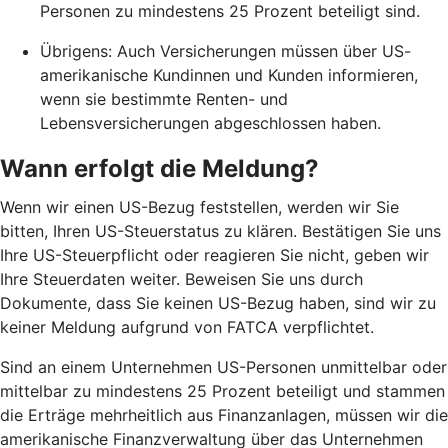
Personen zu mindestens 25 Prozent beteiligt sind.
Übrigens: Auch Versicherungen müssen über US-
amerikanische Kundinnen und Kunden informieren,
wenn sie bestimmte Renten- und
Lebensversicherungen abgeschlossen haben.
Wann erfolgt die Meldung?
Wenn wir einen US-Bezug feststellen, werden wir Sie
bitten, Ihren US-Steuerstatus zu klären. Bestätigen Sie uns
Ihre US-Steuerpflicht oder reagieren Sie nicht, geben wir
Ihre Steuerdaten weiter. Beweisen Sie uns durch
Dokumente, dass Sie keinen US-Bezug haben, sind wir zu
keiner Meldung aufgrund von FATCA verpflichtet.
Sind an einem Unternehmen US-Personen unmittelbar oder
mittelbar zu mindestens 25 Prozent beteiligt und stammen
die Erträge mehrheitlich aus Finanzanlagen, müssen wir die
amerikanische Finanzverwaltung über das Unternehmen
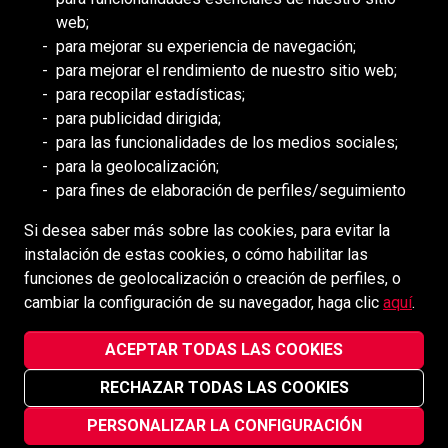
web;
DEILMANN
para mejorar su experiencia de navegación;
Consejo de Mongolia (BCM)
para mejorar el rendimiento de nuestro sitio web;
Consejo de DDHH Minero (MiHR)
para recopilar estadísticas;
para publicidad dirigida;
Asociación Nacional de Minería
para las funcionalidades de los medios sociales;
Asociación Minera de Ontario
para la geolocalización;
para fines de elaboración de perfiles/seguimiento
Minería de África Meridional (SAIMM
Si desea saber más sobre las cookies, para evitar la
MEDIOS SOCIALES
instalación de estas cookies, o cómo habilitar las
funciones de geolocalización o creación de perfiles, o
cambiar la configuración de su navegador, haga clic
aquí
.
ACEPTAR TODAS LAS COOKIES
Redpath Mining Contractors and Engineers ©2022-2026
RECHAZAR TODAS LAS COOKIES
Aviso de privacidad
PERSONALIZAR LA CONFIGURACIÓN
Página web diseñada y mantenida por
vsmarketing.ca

> [Work order]:
Reproduce the listing above exactly from the line containing "Lebensversicherungen abgeschlossen haben." up to and including the line containing "para mejorar el", omitting any images and everything outside those lines.

> [Solution for this problem]:
Lebensversicherungen abgeschlossen haben.
Wann erfolgt die Meldung?
Wenn wir einen US-Bezug feststellen, werden wir Sie
bitten, Ihren US-Steuerstatus zu klären. Bestätigen Sie uns
Ihre US-Steuerpflicht oder reagieren Sie nicht, geben wir
Ihre Steuerdaten weiter. Beweisen Sie uns durch
Dokumente, dass Sie keinen US-Bezug haben, sind wir zu
keiner Meldung aufgrund von FATCA verpflichtet.
Sind an einem Unternehmen US-Personen unmittelbar oder
mittelbar zu mindestens 25 Prozent beteiligt und stammen
die Erträge mehrheitlich aus Finanzanlagen, müssen wir die
amerikanische Finanzverwaltung über das Unternehmen
web;
DEILMANN
para mejorar su experiencia de navegación;
Consejo de Mongolia (BCM)
para mejorar el rendimiento de nuestro sitio web;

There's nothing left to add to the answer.